To do
Nothing but the lines below between the line holding "tote bag: present [22,109,217,301]" and the line holding "plate: none [861,451,959,491]", inclusive, should appear in the answer, each set down exactly.

===== Source data =====

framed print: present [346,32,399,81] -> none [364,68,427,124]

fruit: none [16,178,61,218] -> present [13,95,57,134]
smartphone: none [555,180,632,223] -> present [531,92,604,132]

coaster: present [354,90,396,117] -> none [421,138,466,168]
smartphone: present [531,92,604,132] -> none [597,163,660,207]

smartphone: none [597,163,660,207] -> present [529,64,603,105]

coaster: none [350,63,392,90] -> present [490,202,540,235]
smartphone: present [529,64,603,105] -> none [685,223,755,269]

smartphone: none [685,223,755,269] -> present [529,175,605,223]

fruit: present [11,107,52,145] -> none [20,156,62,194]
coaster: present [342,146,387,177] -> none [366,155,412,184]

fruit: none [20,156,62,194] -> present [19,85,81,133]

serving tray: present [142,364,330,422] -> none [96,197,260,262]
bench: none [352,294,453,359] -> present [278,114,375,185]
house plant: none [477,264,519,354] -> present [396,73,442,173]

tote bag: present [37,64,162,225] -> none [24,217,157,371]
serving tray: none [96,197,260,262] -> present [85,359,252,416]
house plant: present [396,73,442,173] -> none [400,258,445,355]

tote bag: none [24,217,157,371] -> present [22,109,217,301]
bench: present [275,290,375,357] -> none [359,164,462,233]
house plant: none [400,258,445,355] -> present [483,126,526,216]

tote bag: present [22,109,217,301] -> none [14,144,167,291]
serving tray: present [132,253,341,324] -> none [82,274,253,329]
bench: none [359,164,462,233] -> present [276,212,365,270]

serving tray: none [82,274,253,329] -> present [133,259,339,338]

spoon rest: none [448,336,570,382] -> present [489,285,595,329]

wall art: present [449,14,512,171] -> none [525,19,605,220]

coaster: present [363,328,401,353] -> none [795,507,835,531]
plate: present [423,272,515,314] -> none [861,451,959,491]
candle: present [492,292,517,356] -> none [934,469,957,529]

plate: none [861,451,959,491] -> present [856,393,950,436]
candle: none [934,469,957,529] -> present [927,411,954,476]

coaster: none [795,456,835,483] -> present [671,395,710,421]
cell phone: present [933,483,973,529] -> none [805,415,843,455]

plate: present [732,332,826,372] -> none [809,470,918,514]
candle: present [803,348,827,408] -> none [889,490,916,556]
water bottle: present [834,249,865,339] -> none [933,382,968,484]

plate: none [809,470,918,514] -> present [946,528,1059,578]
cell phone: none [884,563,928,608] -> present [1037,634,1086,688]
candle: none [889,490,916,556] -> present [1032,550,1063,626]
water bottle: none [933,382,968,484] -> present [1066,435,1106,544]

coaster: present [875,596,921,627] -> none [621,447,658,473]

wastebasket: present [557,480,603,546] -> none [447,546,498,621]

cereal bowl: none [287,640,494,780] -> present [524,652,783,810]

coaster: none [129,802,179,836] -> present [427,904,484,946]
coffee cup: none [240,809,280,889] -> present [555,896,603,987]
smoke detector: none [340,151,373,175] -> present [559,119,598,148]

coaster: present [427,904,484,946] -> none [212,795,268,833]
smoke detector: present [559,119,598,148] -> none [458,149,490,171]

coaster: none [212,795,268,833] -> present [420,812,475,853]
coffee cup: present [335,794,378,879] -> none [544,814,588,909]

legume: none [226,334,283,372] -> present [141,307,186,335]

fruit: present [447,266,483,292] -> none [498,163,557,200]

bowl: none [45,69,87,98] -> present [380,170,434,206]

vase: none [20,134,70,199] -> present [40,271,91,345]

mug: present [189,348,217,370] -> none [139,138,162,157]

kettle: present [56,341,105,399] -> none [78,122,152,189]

=====

Written answer
tote bag: present [22,109,217,301] -> none [14,144,167,291]
serving tray: present [132,253,341,324] -> none [82,274,253,329]
bench: none [359,164,462,233] -> present [276,212,365,270]

serving tray: none [82,274,253,329] -> present [133,259,339,338]

spoon rest: none [448,336,570,382] -> present [489,285,595,329]

wall art: present [449,14,512,171] -> none [525,19,605,220]

coaster: present [363,328,401,353] -> none [795,507,835,531]
plate: present [423,272,515,314] -> none [861,451,959,491]
candle: present [492,292,517,356] -> none [934,469,957,529]

plate: none [861,451,959,491] -> present [856,393,950,436]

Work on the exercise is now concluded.